The timing of the decisions is particularly striking, he said. In refusing to validate the issuance of bonds, Kenny effectively rejected a March resolution by the High-Speed Rail Finance Committee, a body that oversees the 2008 bond, that the issuance of bonds was the "necessary and desirable." To get the funds, the rail authority would need the Finance Committee to make such a finding again. However, the second ruling, which rejects the 2011 funding plan and finds that the rail authority violated state law in approving it, would make it tougher for the committee to make such a finding.
In his ruling on bond validation, Kenny seemed puzzled by the Finance Committee's uncritical acceptance of the rail authority's request for funds.
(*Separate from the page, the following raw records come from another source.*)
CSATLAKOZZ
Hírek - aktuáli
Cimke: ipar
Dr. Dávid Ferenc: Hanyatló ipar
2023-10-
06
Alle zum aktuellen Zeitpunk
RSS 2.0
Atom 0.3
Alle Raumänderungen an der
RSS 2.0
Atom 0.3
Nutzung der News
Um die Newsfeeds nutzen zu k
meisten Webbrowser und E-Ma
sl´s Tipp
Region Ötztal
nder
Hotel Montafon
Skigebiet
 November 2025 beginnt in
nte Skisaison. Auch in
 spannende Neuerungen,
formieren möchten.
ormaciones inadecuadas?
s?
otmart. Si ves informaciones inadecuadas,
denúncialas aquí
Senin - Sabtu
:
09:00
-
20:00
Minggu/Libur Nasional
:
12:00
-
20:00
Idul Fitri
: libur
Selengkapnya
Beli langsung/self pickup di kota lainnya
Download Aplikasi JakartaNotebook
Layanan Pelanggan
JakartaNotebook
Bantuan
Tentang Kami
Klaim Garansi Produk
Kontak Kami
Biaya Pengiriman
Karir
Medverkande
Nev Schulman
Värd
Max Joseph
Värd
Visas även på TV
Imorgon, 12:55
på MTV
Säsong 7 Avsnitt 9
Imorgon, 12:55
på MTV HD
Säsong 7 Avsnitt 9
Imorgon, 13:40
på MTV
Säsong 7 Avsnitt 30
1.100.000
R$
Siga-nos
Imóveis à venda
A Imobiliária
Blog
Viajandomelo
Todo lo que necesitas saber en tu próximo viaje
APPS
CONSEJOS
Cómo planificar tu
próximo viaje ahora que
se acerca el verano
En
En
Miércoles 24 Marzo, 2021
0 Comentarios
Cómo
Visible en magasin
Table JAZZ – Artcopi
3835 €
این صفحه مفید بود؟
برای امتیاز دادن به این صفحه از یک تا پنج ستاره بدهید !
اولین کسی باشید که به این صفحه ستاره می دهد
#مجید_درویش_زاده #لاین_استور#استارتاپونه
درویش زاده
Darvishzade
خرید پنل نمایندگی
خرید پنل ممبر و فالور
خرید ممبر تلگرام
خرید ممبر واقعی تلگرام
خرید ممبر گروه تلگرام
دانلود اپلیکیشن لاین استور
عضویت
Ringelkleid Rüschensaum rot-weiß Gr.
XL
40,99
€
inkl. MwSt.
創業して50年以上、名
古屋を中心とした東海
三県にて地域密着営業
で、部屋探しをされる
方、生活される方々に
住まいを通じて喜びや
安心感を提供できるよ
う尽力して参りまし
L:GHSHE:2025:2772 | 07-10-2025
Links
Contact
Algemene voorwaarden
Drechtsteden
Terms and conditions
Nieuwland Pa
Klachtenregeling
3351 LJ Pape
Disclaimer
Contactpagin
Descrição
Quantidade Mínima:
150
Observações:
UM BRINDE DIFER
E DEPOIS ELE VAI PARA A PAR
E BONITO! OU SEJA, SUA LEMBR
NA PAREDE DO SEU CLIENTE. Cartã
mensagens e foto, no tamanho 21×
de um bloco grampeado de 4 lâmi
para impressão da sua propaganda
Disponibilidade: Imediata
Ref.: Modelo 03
He wrote that the Court can find "no evidence in the record of proceedings" submitted by the rail authority that justify the committee's finding.
The record, Kenny wrote, "consists of little more than the Authority's resolution requesting that the Finance Committee authorize issuance of bonds, and the Finance Committee's resolution doing so."
"Specifically, the findings contain no summary of the factors the Finance Committee considered and no description of any content of any documentary or other evidence it may have received and considered."
He rejected the argument that the rail authority request, in itself, "constitutes sufficient evidence to support the Finance Committee's action." Rather, Kenny argued, the rail authority's opinions do not necessarily represent the views of the broader taxpayer public or the state government as a whole.
"An agency that is specifically assigned the task of building a project, like the Authority in this case, may have a very different view of what is desirable than the public officials who sit on the authorizing committee, whose responsibilities include taking a view of the State's finances that is broader than a single project," Kenny wrote in a decision not to validate the bonds. "Some evidence other than the Authority is necessary to establish that the Finance Committee actually exercised its discretion in deciding on that request, and did not merely accept it without question."
In approving Proposition 1A and giving the Finance Committee the authority to accept or deny bond authorization, the voters intended to "empower the Finance Committee to serve as an independent decision-maker, protecting the interests of taxpayers by acting as the ultimate 'keeper of the checkbook,'" he wrote.
"Treating the Authority's request, by itself, as sufficient evidence to support the Finance Committee's action authorizing issuance of bonds tends to negate the Finance Committee's independent decision-making role in the process," Kenny wrote. "The Court cannot conclude that this is the result the voters intended."
Though the rail authority's two existing contracts -- with the state Department of Transportation and the company Tutor-Perini are unlikely to be impacted by the rulings, Kenny's findings could have major repercussions for future expenditures. Flashman noted that the rail authority only has a budget of about $900 million, along with the $3.2 billion in federal funds, for a project whose price tag has climbed from $33 billion in 2008 to $68 billion today. Given the timings of both the Tos and the bond decisions, the Finance Committee might have a hard time justifying any more expenditures, he said.
"How is the committee supposed to find evidence to be able to say that it is 'necessary and desirable' to issue bonds at this time when they know they can't use those bonds probably for another two years?" Flashman told the Weekly. He also noted that the federal government may reconsider its grants if matching state funds become unavailable, which means the "project will never break ground."
Attorney Michael Brady, who joined Flashman in representing the Central Valley plaintiffs, shared Flashman's enthusiasm about Monday's rulings. He said the protections of Proposition 1A, the 2008 bond measure, "have served their purpose well."
"Our litigation to enforce those provisions will protect the state from financial risk," Brady said in a statement. "Our clients are very pleased."